Las patologías empresariales, si no son detectadas y tratadas oportunamente, debilitan la productividad y corroen el entusiasmo.

Las patologías empresariales, si no son detectadas y tratadas oportunamente, debilitan la productividad y corroen el entusiasmo. Foto: Captura

Cuando los compañeros son tóxicos

11 de octubre de 2018 09:29

El determinismo científico puede ser tan nocivo como el determinismo religioso. Puede reducir al ser humano a fórmulas y conceptos, volverlo un objeto. La ciencia incursiona en un territorio desconocido cuando intenta explicar la conducta humana. No le queda más remedio que generalizar, estereotipar, disecar y rotular. Aun así, sus teorías son provisionales.

El comportamiento humano se explica desde los eventos externos, la educación, las circunstancias familiares, los condicionamientos sociales, o desde los instintos, el mundo emocional de los individuos, su vida psíquica.

En el ambiente laboral, concluyen algunos estudios, las personas se contagian fácilmente de los estados de ánimo y conductas tóxicas de sus compañeros.

El estrés, por ejemplo, ‘vuela’ en el aire. Quienes lo respiran reaccionan de manera tensa, actúan a la defensiva.

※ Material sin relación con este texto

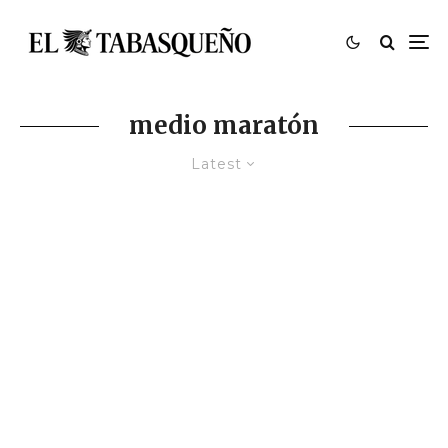
medio maratón
Latest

El mal genio es un virus que se propaga rápidamente; sus víctimas se vuelven irascibles, de pocas pulgas. El pesimismo puede transmitirse como una peste; los infectados empiezan a ponerle peros a todo.

La gente hostil emana ondas mentales que penetran en la psiquis de quienes les rodean; de modo que el lugar se torna en un campo de batalla.

Los jefes autoritarios son capaces de atemorizar a sus subalternos, al punto de paralizarlos con su presencia.

El padre de la teoría de la inteligencia emocional, Daniel Goleman, ha introducido sus postulados en el ambiente de trabajo. La paradoja mayor es que los individuos intelectualmente inteligentes pueden ser un auténtico desastre cuando se trata del manejo de las emociones.

Dan demostraciones de una extraordinaria capacidad de abstracción, pero se comportan como niños caprichosos y manipuladores.

Los hallazgos en el campo de la neurología refuerzan la experiencia inmediata de que las emociones modulan la convivencia entre los sujetos. Y lejos de lo que se piensa, la racionalidad no es precisamente lo que prevalece en los entornos laborales.

De otra parte, el aspecto radical de estos planteamientos, la psicología de las masas, que Sigmund Freud abordó en su obra ‘Psicología de las masas y análisis del yo’, deja un escaso margen para la capacidad de los individuos para sobreponerse a influencias externas perturbadoras.

La serenidad frente a la ofensa; la tolerancia ante la crítica y la calumnia. La firmeza como respuestas a la provocación; la discreción cuando el chisme y la difamación quieren ganar terreno. La ausencia de rencor o venganza luego de haber sido blanco de la envidia y la intriga.

La paciencia, que no debe confundirse con el estoicismo; la prudencia, que no es lo mismo que la omisión cómplice, ayudan a sobrellevar situaciones que pueden desquiciar y provocar amargura. Sin un trasfondo de madurez y dominio del propio carácter, difícilmente se logra sobrevivir en ambientes tóxicos.

La idea de que el individuo es víctima de su entorno, que las circunstancias le vapulean y someten; que está condenado a sufrir pasivamente, parte desde el convencimiento de que el ser humano puede convertirse en lo que cualquier poder dominante quiera hacer de él.

La ‘toxemia’ llega a apropiarse de algunas áreas laborales, y a veces de la organización entera. Las patologías empresariales, si no son detectadas y tratadas oportunamente, debilitan la productividad y corroen el entusiasmo. Pero además se convierten en eslabones del malestar colectivo, pues los individuos llevan el contagio a sus propias familias.

Es fácil entender ese círculo vicioso. La única inmunización posible es el manejo equilibrado de las propias emociones, por encima de la psicología grupal.